§ **EXERCISE DATA**:
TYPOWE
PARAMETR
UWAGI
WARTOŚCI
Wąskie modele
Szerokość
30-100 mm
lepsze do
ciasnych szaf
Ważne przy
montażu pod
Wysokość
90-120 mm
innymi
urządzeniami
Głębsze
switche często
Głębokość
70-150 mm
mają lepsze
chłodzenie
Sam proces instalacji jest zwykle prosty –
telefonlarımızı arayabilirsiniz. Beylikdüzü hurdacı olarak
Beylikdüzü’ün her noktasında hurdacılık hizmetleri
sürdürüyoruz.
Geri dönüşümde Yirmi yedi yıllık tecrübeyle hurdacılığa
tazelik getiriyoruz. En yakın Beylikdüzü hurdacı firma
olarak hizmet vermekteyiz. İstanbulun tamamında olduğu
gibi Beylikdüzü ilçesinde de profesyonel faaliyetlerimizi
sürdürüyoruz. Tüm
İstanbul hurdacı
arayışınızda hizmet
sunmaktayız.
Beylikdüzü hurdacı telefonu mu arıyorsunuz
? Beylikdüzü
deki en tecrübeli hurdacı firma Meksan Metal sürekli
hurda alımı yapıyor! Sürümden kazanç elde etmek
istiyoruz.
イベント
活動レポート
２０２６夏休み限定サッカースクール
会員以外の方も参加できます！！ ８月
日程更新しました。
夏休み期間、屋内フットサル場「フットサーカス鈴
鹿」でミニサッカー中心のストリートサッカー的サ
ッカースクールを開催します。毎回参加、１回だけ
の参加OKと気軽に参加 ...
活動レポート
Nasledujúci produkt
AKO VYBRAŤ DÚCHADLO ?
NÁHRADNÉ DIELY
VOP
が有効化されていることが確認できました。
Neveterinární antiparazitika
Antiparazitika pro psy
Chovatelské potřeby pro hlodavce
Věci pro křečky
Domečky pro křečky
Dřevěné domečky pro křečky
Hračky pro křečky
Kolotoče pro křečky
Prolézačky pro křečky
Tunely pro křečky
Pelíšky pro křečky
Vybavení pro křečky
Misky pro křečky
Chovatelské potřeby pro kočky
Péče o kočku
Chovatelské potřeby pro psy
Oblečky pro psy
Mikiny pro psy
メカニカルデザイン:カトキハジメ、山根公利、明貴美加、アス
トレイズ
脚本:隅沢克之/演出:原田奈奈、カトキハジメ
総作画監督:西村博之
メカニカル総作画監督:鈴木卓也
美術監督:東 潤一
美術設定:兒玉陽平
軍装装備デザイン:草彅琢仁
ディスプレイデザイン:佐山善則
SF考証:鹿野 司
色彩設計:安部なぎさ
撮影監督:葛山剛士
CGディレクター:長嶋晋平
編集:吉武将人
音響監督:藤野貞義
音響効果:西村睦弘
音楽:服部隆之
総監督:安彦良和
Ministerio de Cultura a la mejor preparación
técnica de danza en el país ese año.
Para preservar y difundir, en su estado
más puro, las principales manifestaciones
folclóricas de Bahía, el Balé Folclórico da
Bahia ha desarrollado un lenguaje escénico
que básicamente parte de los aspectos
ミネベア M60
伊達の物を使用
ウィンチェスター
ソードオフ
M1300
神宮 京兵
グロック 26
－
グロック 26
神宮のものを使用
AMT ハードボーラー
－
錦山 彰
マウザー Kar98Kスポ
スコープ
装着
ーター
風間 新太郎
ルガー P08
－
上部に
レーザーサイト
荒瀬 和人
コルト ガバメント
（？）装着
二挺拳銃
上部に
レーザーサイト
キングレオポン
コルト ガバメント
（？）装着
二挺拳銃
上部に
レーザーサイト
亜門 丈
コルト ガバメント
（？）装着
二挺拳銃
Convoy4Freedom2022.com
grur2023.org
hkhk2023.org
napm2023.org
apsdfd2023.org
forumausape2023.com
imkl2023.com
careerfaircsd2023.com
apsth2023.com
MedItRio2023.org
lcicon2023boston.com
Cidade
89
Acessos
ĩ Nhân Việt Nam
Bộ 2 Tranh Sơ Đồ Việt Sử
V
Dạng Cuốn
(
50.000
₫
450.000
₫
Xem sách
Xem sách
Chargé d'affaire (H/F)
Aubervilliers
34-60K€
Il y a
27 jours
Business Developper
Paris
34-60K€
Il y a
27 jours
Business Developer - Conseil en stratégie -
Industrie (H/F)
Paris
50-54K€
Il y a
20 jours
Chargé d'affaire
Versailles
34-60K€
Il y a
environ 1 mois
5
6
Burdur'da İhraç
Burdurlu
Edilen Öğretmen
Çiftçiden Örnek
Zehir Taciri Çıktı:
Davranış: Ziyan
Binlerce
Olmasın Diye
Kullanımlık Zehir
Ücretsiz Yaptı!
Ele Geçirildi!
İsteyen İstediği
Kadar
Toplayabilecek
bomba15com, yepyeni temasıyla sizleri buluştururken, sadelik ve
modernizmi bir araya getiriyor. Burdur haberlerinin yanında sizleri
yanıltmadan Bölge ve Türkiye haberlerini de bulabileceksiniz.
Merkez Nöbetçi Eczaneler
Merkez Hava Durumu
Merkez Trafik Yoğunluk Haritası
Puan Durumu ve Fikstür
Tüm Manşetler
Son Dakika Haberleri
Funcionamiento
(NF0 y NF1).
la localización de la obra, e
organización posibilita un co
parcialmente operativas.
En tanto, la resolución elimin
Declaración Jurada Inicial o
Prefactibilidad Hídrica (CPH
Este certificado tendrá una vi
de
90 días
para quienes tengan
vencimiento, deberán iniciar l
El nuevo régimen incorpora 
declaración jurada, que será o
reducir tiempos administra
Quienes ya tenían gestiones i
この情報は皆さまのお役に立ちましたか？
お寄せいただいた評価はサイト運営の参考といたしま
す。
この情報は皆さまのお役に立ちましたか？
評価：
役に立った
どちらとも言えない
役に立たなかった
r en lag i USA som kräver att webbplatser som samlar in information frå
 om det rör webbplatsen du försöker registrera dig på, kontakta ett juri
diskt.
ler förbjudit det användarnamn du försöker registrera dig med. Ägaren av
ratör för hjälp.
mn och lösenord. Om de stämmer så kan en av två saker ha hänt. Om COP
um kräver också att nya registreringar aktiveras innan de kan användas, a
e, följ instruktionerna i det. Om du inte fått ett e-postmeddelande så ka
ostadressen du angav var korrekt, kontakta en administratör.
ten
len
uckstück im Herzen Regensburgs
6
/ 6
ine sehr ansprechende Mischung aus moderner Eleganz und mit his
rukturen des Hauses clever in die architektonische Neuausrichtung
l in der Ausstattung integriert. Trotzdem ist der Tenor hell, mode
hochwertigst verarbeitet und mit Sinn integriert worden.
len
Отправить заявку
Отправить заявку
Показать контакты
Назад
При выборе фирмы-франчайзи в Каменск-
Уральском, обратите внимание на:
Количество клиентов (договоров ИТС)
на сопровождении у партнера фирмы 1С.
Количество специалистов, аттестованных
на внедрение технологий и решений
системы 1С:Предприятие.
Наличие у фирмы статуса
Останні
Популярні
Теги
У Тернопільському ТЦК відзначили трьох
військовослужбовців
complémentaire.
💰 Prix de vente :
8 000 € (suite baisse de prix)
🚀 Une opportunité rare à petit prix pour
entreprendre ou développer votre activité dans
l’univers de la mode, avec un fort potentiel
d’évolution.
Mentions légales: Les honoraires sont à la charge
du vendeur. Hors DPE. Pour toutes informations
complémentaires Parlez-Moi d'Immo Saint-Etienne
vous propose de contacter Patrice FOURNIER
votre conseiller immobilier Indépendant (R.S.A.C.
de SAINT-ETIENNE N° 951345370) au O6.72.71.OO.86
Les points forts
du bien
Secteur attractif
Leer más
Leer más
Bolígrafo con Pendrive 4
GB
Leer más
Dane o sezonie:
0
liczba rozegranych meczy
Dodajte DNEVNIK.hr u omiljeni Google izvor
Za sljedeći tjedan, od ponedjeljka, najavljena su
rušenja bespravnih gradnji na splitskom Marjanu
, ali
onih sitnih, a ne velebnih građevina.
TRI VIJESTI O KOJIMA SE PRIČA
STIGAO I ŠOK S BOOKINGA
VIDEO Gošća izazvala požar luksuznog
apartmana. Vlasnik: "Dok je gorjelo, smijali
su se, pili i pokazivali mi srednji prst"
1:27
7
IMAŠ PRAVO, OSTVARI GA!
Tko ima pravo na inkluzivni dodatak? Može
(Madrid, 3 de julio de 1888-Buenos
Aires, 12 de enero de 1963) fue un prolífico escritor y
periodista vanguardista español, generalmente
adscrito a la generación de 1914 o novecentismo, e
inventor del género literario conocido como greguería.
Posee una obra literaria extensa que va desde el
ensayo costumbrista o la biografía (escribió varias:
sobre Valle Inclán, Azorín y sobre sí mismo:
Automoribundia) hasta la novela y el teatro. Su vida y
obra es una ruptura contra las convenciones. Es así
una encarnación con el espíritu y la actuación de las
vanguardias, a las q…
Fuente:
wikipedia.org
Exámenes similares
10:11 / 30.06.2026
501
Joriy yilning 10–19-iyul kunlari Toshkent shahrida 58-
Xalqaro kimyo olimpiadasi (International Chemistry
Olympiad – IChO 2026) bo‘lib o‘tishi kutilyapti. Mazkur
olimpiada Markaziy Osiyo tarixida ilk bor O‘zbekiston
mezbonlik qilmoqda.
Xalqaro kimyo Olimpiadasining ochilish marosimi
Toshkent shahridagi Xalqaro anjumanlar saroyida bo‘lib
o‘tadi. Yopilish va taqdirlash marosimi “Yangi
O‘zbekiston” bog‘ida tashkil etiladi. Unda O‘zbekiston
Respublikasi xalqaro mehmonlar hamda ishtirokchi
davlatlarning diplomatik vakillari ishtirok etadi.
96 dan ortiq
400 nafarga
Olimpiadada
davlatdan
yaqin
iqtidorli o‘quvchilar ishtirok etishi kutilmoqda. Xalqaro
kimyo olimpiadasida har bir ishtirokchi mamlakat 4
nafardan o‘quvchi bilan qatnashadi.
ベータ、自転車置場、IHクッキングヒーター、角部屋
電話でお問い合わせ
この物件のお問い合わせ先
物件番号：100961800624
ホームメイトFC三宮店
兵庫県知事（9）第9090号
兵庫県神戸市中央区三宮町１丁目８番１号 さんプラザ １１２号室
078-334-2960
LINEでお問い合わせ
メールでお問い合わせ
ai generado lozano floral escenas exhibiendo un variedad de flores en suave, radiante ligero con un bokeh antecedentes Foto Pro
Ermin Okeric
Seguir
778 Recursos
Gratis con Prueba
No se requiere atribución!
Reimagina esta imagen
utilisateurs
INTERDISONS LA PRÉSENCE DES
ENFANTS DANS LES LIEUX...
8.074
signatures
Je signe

§ **WHAT IS BEING ASKED**: From the listing above, collect each line in which the string "kimyo" appears.

§ **RESULT OF THIS EXERCISE**:
Xalqaro kimyo olimpiadasi (International Chemistry
Xalqaro kimyo Olimpiadasining ochilish marosimi
kimyo olimpiadasida har bir ishtirokchi mamlakat 4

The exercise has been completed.